Kutipan Sumber:
%%

Bisa dibilang gua ini anak rumahan, ya benar gua anak rumahan. Gua males banget berkegiatan di luar rumah. Seperti contohnya gua males banget sama yang namanya panas-panasan, secinta apapun gua sama sepakbola, tapi kalau di ajakin main sepakbola gua pasti nolak, tapi kalau di ajakin futsal gua baru mau, yah itu karena futsal berada di dalam ruangan.
Gua adalah seorang anak yang lebih memilih baca komik di dalam rumah dari pada main petak umpet di luar rumah, gua adalah seorang anak yang lebih memilih bermain gameboy daripada bermain layangan di luar rumah, gua adalah seorang anak yang memilih untuk menonton Power Ranger dari pada mencari siapa D.B. Cooper sebenarnya. Bukan karena gua ga punya teman atau semacamnya, tapi itu memang pilihan hidup aku! Jangan maksa deh kamu!

%%

Daftar Tugas:
#1 Dalam kutipan tentang anak rumahan, apa alasan si penutur mau diajak main futsal tetapi menolak diajak main sepak bola?
#2 Ganti nama "collection date" menjadi "date collected" dalam catatan, mulai dari baris yang memuat "state / province: Loja" hingga baris yang memuat "state / province: Pennsylvania". Tuliskan kembali baris-baris itu saja tanpa perubahan lain.
Teks di atas dan catatan sesudahnya adalah bahan yang terpisah satu sama lain.

Data yang Diberikan:
%%

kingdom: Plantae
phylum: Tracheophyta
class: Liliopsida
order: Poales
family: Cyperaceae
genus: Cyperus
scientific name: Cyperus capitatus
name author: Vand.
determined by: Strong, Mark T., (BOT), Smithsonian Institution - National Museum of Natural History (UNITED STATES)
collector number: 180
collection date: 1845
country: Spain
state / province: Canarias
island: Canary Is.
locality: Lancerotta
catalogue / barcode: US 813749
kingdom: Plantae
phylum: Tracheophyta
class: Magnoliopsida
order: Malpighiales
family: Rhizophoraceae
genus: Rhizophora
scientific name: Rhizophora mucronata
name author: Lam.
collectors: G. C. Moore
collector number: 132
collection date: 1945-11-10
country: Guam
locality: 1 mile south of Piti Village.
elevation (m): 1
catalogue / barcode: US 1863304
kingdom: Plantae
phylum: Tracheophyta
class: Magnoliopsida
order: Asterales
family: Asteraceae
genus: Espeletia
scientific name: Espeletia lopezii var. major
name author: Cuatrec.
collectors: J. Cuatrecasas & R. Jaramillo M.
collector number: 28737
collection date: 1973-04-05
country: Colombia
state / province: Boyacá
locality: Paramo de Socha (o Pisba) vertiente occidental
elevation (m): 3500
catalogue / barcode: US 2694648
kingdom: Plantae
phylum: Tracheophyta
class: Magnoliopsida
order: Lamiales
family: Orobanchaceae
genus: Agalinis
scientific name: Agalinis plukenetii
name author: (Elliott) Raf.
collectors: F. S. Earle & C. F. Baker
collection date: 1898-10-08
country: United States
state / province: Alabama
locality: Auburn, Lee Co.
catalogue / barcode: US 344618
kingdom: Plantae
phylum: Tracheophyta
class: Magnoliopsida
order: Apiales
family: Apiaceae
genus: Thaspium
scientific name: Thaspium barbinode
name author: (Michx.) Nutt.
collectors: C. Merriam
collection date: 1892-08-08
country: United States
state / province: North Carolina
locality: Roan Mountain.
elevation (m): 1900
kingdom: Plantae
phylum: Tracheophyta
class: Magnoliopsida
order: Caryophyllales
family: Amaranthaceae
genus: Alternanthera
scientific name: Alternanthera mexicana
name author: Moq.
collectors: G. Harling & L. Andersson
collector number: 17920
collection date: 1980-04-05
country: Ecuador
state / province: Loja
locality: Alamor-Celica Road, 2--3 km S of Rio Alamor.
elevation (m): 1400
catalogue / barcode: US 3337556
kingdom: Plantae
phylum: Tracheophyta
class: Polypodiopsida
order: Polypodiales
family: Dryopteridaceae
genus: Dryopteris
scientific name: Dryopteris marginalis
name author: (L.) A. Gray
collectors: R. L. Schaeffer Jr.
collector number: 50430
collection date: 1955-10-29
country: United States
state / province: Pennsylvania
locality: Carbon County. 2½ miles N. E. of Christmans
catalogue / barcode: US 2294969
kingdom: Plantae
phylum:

%%

Jawaban Latihan:
#1 Karena futsal dimainkan di dalam ruangan.

#2
state / province: Loja
locality: Alamor-Celica Road, 2--3 km S of Rio Alamor.
elevation (m): 1400
catalogue / barcode: US 3337556
kingdom: Plantae
phylum: Tracheophyta
class: Polypodiopsida
order: Polypodiales
family: Dryopteridaceae
genus: Dryopteris
scientific name: Dryopteris marginalis
name author: (L.) A. Gray
collectors: R. L. Schaeffer Jr.
collector number: 50430
date collected: 1955-10-29
country: United States
state / province: Pennsylvania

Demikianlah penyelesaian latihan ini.